Flutter settles Kentucky-PokerStars case for $300 million

Haley Hintze
Published by:
Posted on 09/22/2021

Flutter Entertainment plc, the parent company of PokerStars, announced today that it has reached a $300 million settlement with the Commonwealth of Kentucky. The settlement ends the long-running legal battle between a series of PokerStars owners and the U.S. state over the site’s pre-Black Friday online poker services in the state.

The $300 million settlement had been hinted at by Flutter as early as March, yet took nearly another half year to finalize. It consists of an additional $200 million to be paid, plus a $100 million supersedeas (appellate) bond that Kentucky officials had previously seized.

“The Group strongly believes that this agreement is in the best interests of Flutter shareholders,” Flutter declared. “The Group now considers the matter closed.” Flutter inherited the issue when it purchased the Stars Group from Amaya in 2019.
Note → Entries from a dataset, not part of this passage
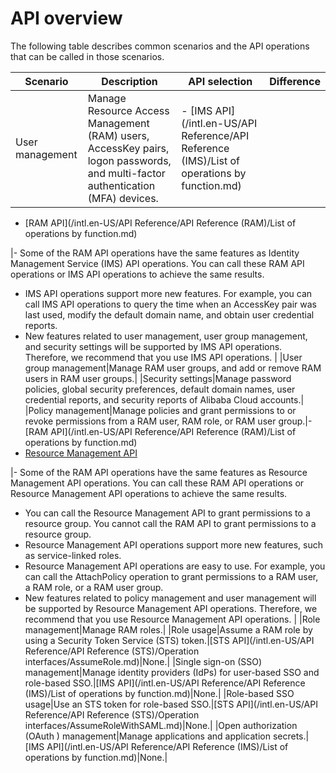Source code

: # API overview

The following table describes common scenarios and the API operations that can be called in those scenarios.

|Scenario|Description|API selection|Difference|
|--------|-----------|-------------|----------|
|User management|Manage Resource Access Management \(RAM\) users, AccessKey pairs, logon passwords, and multi-factor authentication \(MFA\) devices.|-   [IMS API](/intl.en-US/API Reference/API Reference (IMS)/List of operations by function.md)
-   [RAM API](/intl.en-US/API Reference/API Reference (RAM)/List of operations by function.md)

|-   Some of the RAM API operations have the same features as Identity Management Service \(IMS\) API operations. You can call these RAM API operations or IMS API operations to achieve the same results.
-   IMS API operations support more new features. For example, you can call IMS API operations to query the time when an AccessKey pair was last used, modify the default domain name, and obtain user credential reports.
-   New features related to user management, user group management, and security settings will be supported by IMS API operations. Therefore, we recommend that you use IMS API operations. |
|User group management|Manage RAM user groups, and add or remove RAM users in RAM user groups.|
|Security settings|Manage password policies, global security preferences, default domain names, user credential reports, and security reports of Alibaba Cloud accounts.|
|Policy management|Manage policies and grant permissions to or revoke permissions from a RAM user, RAM role, or RAM user group.|-   [RAM API](/intl.en-US/API Reference/API Reference (RAM)/List of operations by function.md)
-   [Resource Management API]()

|-   Some of the RAM API operations have the same features as Resource Management API operations. You can call these RAM API operations or Resource Management API operations to achieve the same results.
-   You can call the Resource Management API to grant permissions to a resource group. You cannot call the RAM API to grant permissions to a resource group.
-   Resource Management API operations support more new features, such as service-linked roles.
-   Resource Management API operations are easy to use. For example, you can call the AttachPolicy operation to grant permissions to a RAM user, a RAM role, or a RAM user group.
-   New features related to policy management and user management will be supported by Resource Management API operations. Therefore, we recommend that you use Resource Management API operations. |
|Role management|Manage RAM roles.|
|Role usage|Assume a RAM role by using a Security Token Service \(STS\) token.|[STS API](/intl.en-US/API Reference/API Reference (STS)/Operation interfaces/AssumeRole.md)|None.|
|Single sign-on \(SSO\) management|Manage identity providers \(IdPs\) for user-based SSO and role-based SSO.|[IMS API](/intl.en-US/API Reference/API Reference (IMS)/List of operations by function.md)|None.|
|Role-based SSO usage|Use an STS token for role-based SSO.|[STS API](/intl.en-US/API Reference/API Reference (STS)/Operation interfaces/AssumeRoleWithSAML.md)|None.|
|Open authorization \(OAuth \) management|Manage applications and application secrets.|[IMS API](/intl.en-US/API Reference/API Reference (IMS)/List of operations by function.md)|None.|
Kentucky to stop all further collection proceedings

As part of the settlement, Kentucky will cease all further attempts to collect the judgment. Kentucky’s case was built on an antiquated anti-gambling law that a Circuit Court judge interpreted to give the state standing to sue.

The Kentucky-PokerStars case’s $290 million in damages was itself a massively inflated figure. That number was then trebled under the 19th-century statute, to $870 million. With interest accruing for several years since the initial 2015 judgment, the total value of the judgment was nearing $1.4 billion.

Nonetheless, legal questions remained regarding Kentucky’s ability to collect the judgment from an international corporation. The already-seized $100 million appellate bond was deemed forfeited to Kentucky after the state’s Supreme Court narrowly reversed an appellate-court ruling that had, for a time, tossed out Kentucky’s claims of damages in their entirety. The Kentucky Supreme Court’s reversal instead reinstated the massive judgment.

U.S. Supreme Court appeal rendered moot

Today’s settlement also renders as moot Flutter’s hopes that the U.S. Supreme Court would accept the case for review. Last month, attorneys for Flutter filed a writ of certiorari, the process through which cases of all sorts are submitted to SCOTUS (Supreme Court of the United States) for review.

However, the U.S. Supreme Court only accepts a tiny percentage of cases submitted to it for possible appeals. The PokerStars-Kentucky matter did have an unusual background, and its submission for review was based on the idea that the judgment was highly excessive and legally unfair. That legal uncertainty helped impel Kentucky officials to accept the $300 million total settlement.